Teaching a Pair of Dogs to Stay Calm to Stop Their Fighting

By: David Codr

Published Date: February 12, 2015

Judah and Olivia

Judah (left) is a five year old Doberman Pincher. He lives with Olivia, a six year old German Shepherd / Doberman mix. Their owner called me to put an end to the sporadic fights that have erupted between the two dogs.

When I arrived for the session, Judah was muzzled due to the number of Vet visits that have been required when they get into it. Both dogs greeted me at the door but neither had an over excited or anxious energy to them.

I sat down with their owners to discuss the situation in detail. During our discussion I could see that Olivia was slightly needy, frequently moving toward and invading the sale of any human she wanted attention from. She wasn’t aggressive about it, but she also didn’t have any hesitation in nudging anyone who didn’t immediately start to pet her. While this was going on Judah remained aloof; observing but not interacting with me or Olivia.

Now these dogs are not mortal enemies. In fact they like to run and play with one another. Even following the six or so fights that had occurred, 10 – 15 minutes later they were best buddies again. What confounded their owners was the seeming lack of warning that anything was wrong before the fights broke out.

I went over some basic body language warnings that they should look out for such as staring, raising of the hackles, a glazed over look, lowering of the head, stiff or frozen body position, holding of breath or accelerated breathing, etc.

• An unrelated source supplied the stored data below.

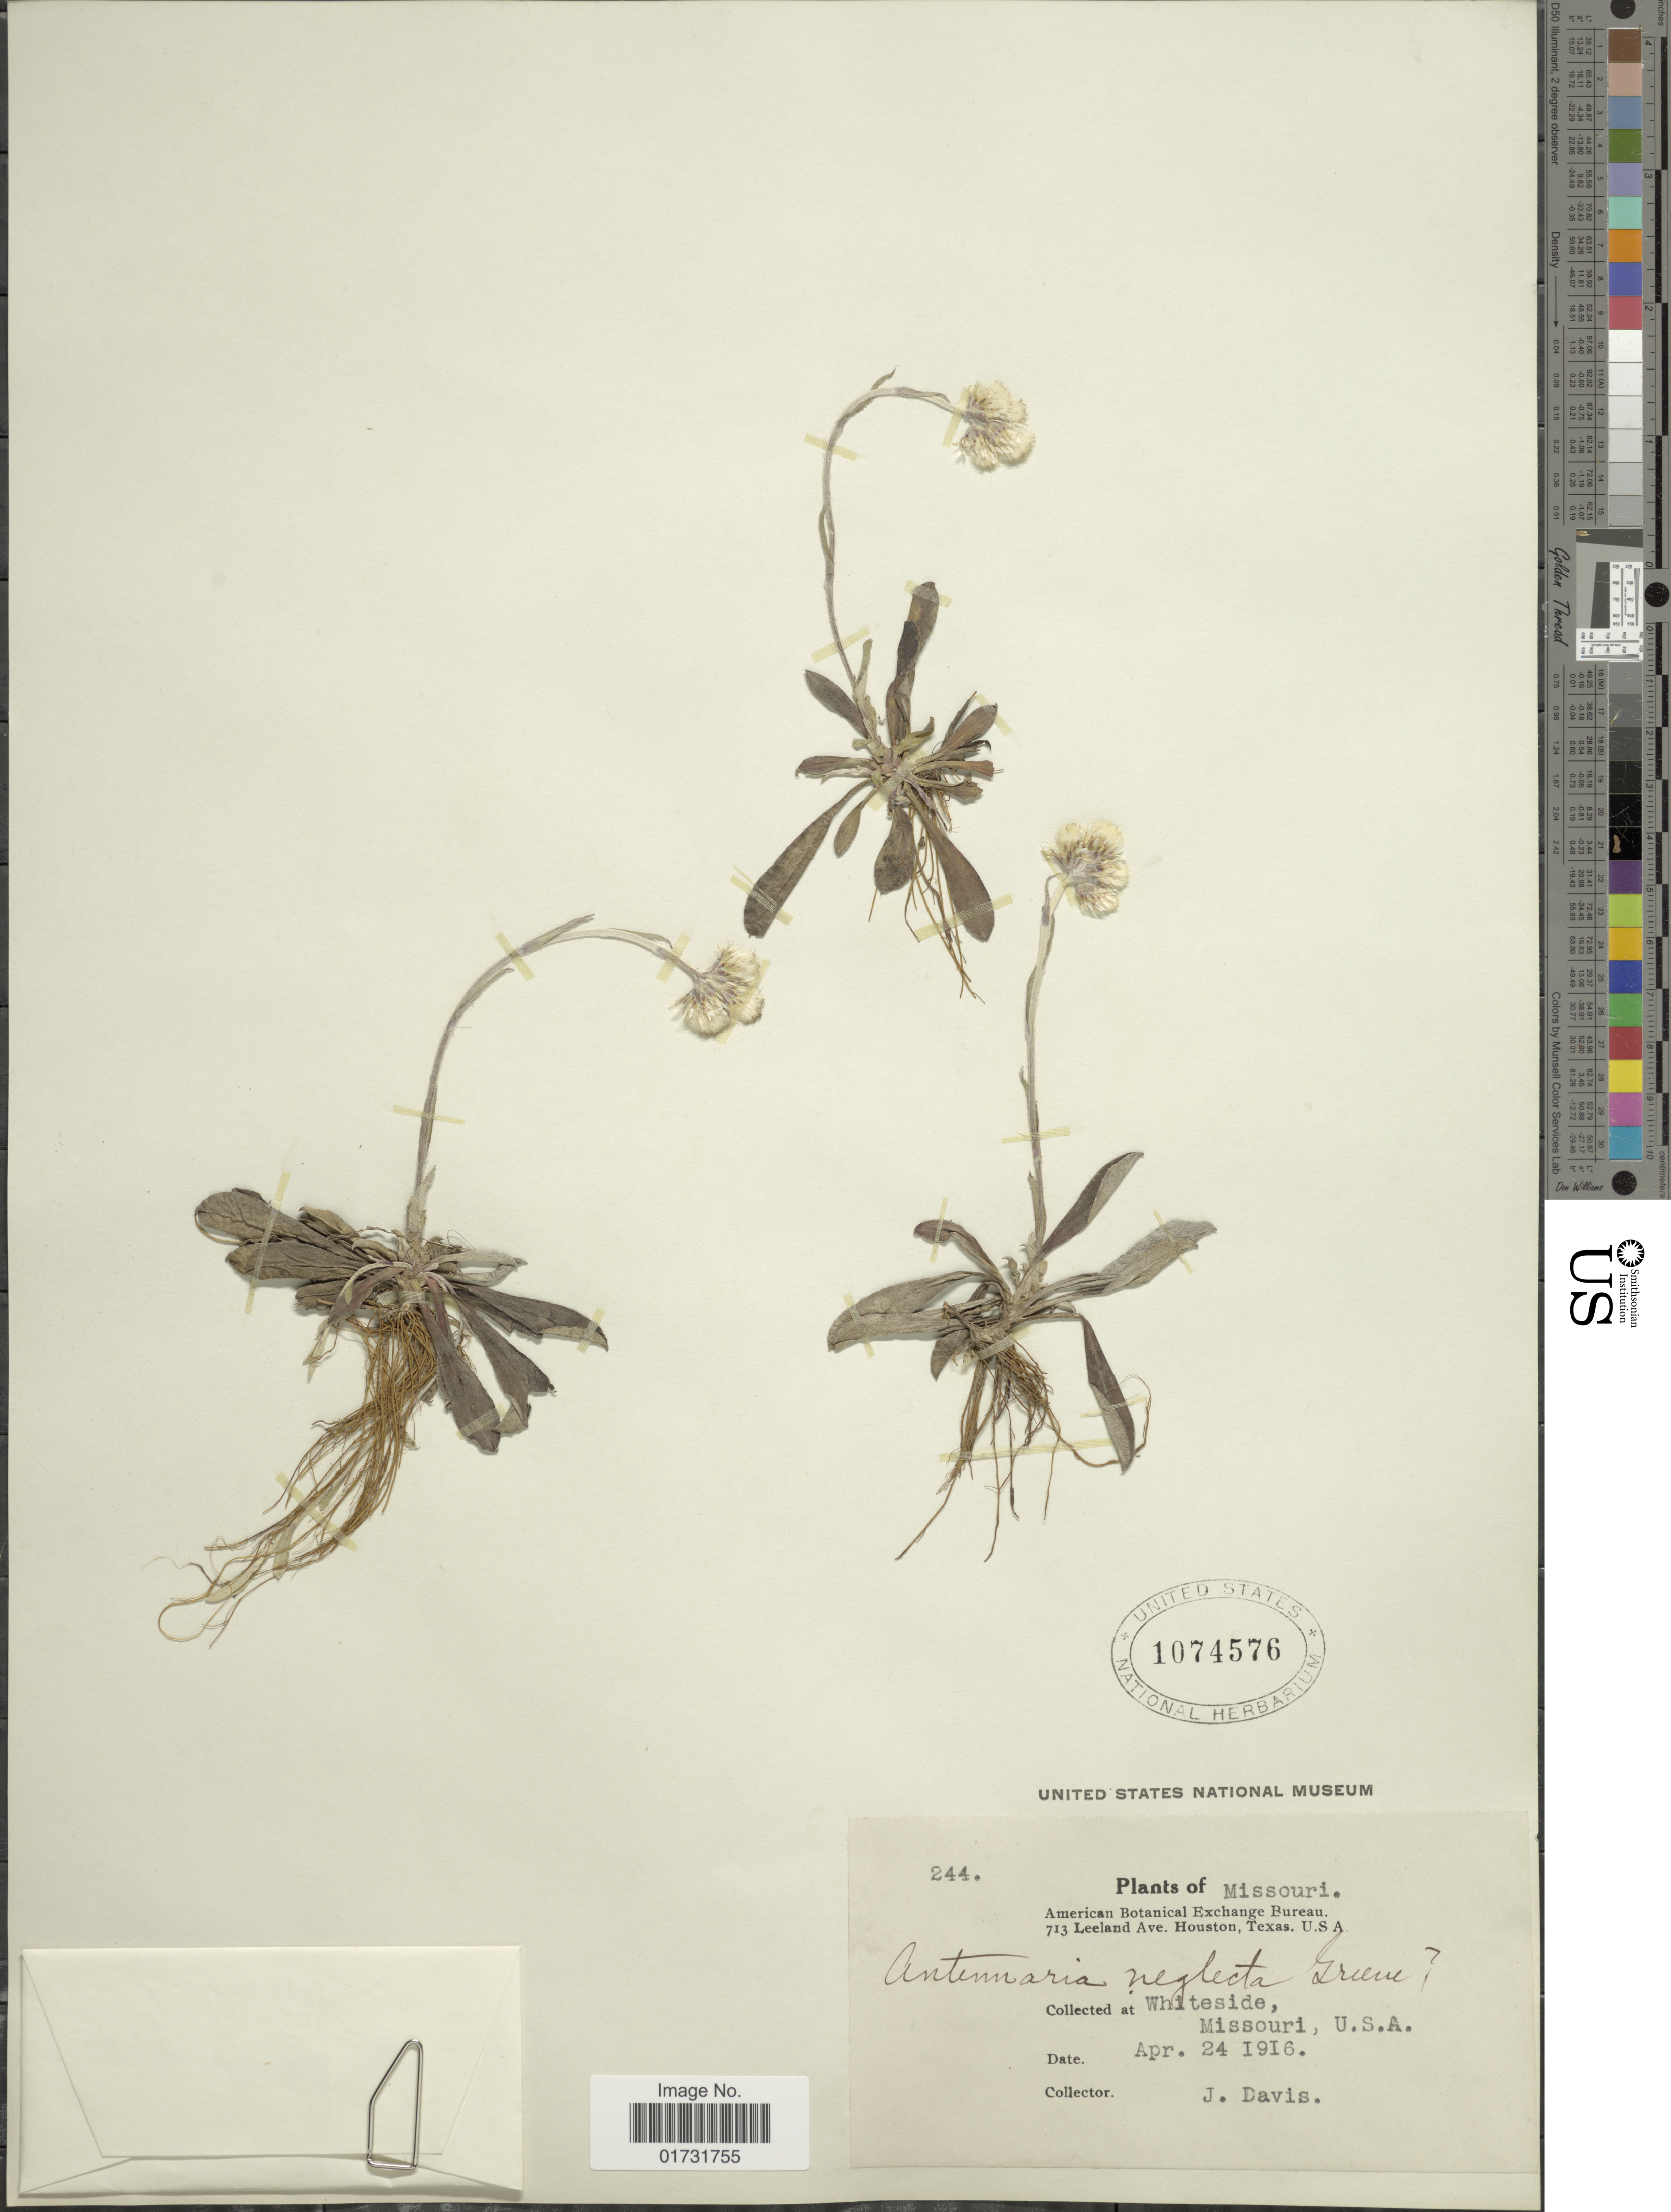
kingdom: Plantae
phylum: Tracheophyta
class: Magnoliopsida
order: Asterales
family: Asteraceae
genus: Antennaria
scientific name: Antennaria neglecta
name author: Greene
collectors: J. Davis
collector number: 244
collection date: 1916-04-24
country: United States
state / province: Missouri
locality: Whiteside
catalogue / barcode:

While dog communication is often pretty subtle, knowing what to look for can go a long way towards stopping a fight before it starts. I have found that the stare is often the first communication in these situations so I showed their owners a few ways to get the dog’s attention when they see either one staring at the other.

In discussing the fights and the situation surrounding them, one common factor seemed to be excitement. Its not at all uncommon for dogs to develop behavior issues due to over stimulation or excitement so I went over a number of different ways for their owners to help the dogs calm down. It can be pausing when the dogs start too get excited about going for a walk or eating, teaching them to sit and wait at an open doorway until they get permission to go out instead of running freely, etc. Daily life often provides us with multiple opportunities to practice being calm each day. Instead of avoiding these activities altogether, I stressed how they are in fact opportunities to practice remaining calm.

Usually when dogs fight or are aggressive, its due to their not seeing or respecting their owners as being authority figures or having the situation under control. When the dogs think this is the case, the feel that they need to take care of things themselves. So in order to stop the fights that had popped up, my primary goal was to change the dog’s perception of their owners.

I went over some basic forms of non verbal communication so that they can use body language, movement and eye contact to let the dogs know they are serious. I also underscored how important it is that they follow through with the dogs. Whether giving a command, correction or disagreeing with an unwanted behavior, the human needs to stay with it until the dog shows that it understands or gives the owner what they want. While this can be frustrating, spending a week consistently following through this way often coaxes the dog to change or modify their behavior to match.

Next I went through a few leadership exercises to help the dogs practice looking to their owner for guidance and self restraint. Because both dogs are so intelligent, it didnt take more than a few repetitions before they figured out what the exercise asks from the. I coached their owners through the exercises until they had them mastered, then I went over ways to make it more challenging. Just like any other skill, practice makes perfect.

By the end of the session the dogs were completely calm and were responding to the new forms of communication. Most of the work in the session was focused on helping their owners assume a more authoritative position so that the dogs saw and respected their authority. I suggested that they continue to use a muzzle on Judah for the short term. When they feel that they dogs are seeing them as authority figures and have learned to self restrain, then they will be ready to start letting them interact sans muzzle.

It will take some time, but because of how smart the dogs are and how committed their owners are to solving this issue, Id be surprised if they can’t nip these sporadic fights in the bud in no time.